Given entries START

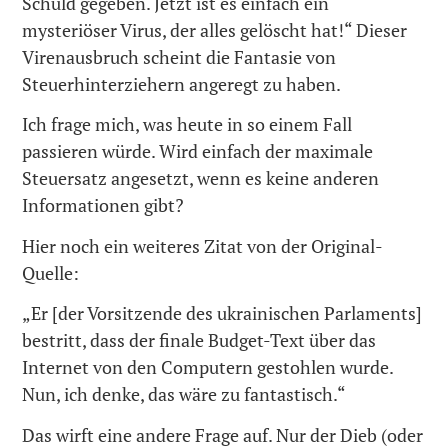
Schuld gegeben. Jetzt ist es einfach ein
mysteriöser Virus, der alles gelöscht hat!“ Dieser
Virenausbruch scheint die Fantasie von
Steuerhinterziehern angeregt zu haben.
Ich frage mich, was heute in so einem Fall
passieren würde. Wird einfach der maximale
Steuersatz angesetzt, wenn es keine anderen
Informationen gibt?
Hier noch ein weiteres Zitat von der Original-
Quelle:
„Er [der Vorsitzende des ukrainischen Parlaments]
bestritt, dass der finale Budget-Text über das
Internet von den Computern gestohlen wurde.
Nun, ich denke, das wäre zu fantastisch.“
Das wirft eine andere Frage auf. Nur der Dieb (oder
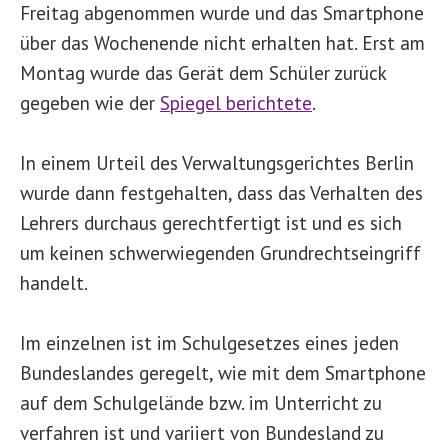
Freitag abgenommen wurde und das Smartphone
über das Wochenende nicht erhalten hat. Erst am
Montag wurde das Gerät dem Schüler zurück
gegeben wie der
Spiegel berichtete
.
In einem Urteil des Verwaltungsgerichtes Berlin
wurde dann festgehalten, dass das Verhalten des
Lehrers durchaus gerechtfertigt ist und es sich
um keinen schwerwiegenden Grundrechtseingriff
handelt.
Im einzelnen ist im Schulgesetzes eines jeden
Bundeslandes geregelt, wie mit dem Smartphone
auf dem Schulgelände bzw. im Unterricht zu
verfahren ist und variiert von Bundesland zu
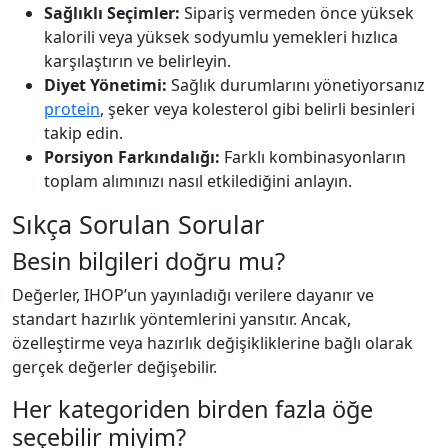
Sağlıklı Seçimler:
Sipariş vermeden önce yüksek
kalorili veya yüksek sodyumlu yemekleri hızlıca
karşılaştırın ve belirleyin.
Diyet Yönetimi:
Sağlık durumlarını yönetiyorsanız
protein
, şeker veya kolesterol gibi belirli besinleri
takip edin.
Porsiyon Farkındalığı:
Farklı kombinasyonların
toplam alımınızı nasıl etkilediğini anlayın.
Sıkça Sorulan Sorular
Besin bilgileri doğru mu?
Değerler, IHOP’un yayınladığı verilere dayanır ve
standart hazırlık yöntemlerini yansıtır. Ancak,
özelleştirme veya hazırlık değişikliklerine bağlı olarak
gerçek değerler değişebilir.
Her kategoriden birden fazla öğe
seçebilir miyim?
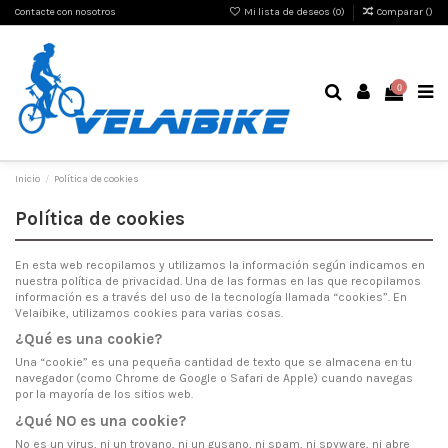
Contacte con nosotros
Mi lista de deseos (
0
)
Comparar (
)
0
Inicio
Política de cookies
Política de cookies
En esta web recopilamos y utilizamos la información según indicamos en
nuestra política de privacidad. Una de las formas en las que recopilamos
información es a través del uso de la tecnología llamada “cookies”. En
Velaibike, utilizamos cookies para varias cosas.
¿Qué es una cookie?
Una “cookie” es una pequeña cantidad de texto que se almacena en tu
navegador (como Chrome de Google o Safari de Apple) cuando navegas
por la mayoría de los sitios web.
¿Qué NO es una cookie?
No es un virus, ni un troyano, ni un gusano, ni spam, ni spyware, ni abre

Given entries END

» What you have to do
For this exercise, return every entry verbatim and omit all pictures.

» Solution to the exercise
Schuld gegeben. Jetzt ist es einfach ein
mysteriöser Virus, der alles gelöscht hat!“ Dieser
Virenausbruch scheint die Fantasie von
Steuerhinterziehern angeregt zu haben.
Ich frage mich, was heute in so einem Fall
passieren würde. Wird einfach der maximale
Steuersatz angesetzt, wenn es keine anderen
Informationen gibt?
Hier noch ein weiteres Zitat von der Original-
Quelle:
„Er [der Vorsitzende des ukrainischen Parlaments]
bestritt, dass der finale Budget-Text über das
Internet von den Computern gestohlen wurde.
Nun, ich denke, das wäre zu fantastisch.“
Das wirft eine andere Frage auf. Nur der Dieb (oder
Freitag abgenommen wurde und das Smartphone
über das Wochenende nicht erhalten hat. Erst am
Montag wurde das Gerät dem Schüler zurück
gegeben wie der
Spiegel berichtete
.
In einem Urteil des Verwaltungsgerichtes Berlin
wurde dann festgehalten, dass das Verhalten des
Lehrers durchaus gerechtfertigt ist und es sich
um keinen schwerwiegenden Grundrechtseingriff
handelt.
Im einzelnen ist im Schulgesetzes eines jeden
Bundeslandes geregelt, wie mit dem Smartphone
auf dem Schulgelände bzw. im Unterricht zu
verfahren ist und variiert von Bundesland zu
Sağlıklı Seçimler:
Sipariş vermeden önce yüksek
kalorili veya yüksek sodyumlu yemekleri hızlıca
karşılaştırın ve belirleyin.
Diyet Yönetimi:
Sağlık durumlarını yönetiyorsanız
protein
, şeker veya kolesterol gibi belirli besinleri
takip edin.
Porsiyon Farkındalığı:
Farklı kombinasyonların
toplam alımınızı nasıl etkilediğini anlayın.
Sıkça Sorulan Sorular
Besin bilgileri doğru mu?
Değerler, IHOP’un yayınladığı verilere dayanır ve
standart hazırlık yöntemlerini yansıtır. Ancak,
özelleştirme veya hazırlık değişikliklerine bağlı olarak
gerçek değerler değişebilir.
Her kategoriden birden fazla öğe
seçebilir miyim?
Contacte con nosotros
Mi lista de deseos (
0
)
Comparar (
)
0
Inicio
Política de cookies
Política de cookies
En esta web recopilamos y utilizamos la información según indicamos en
nuestra política de privacidad. Una de las formas en las que recopilamos
información es a través del uso de la tecnología llamada “cookies”. En
Velaibike, utilizamos cookies para varias cosas.
¿Qué es una cookie?
Una “cookie” es una pequeña cantidad de texto que se almacena en tu
navegador (como Chrome de Google o Safari de Apple) cuando navegas
por la mayoría de los sitios web.
¿Qué NO es una cookie?
No es un virus, ni un troyano, ni un gusano, ni spam, ni spyware, ni abre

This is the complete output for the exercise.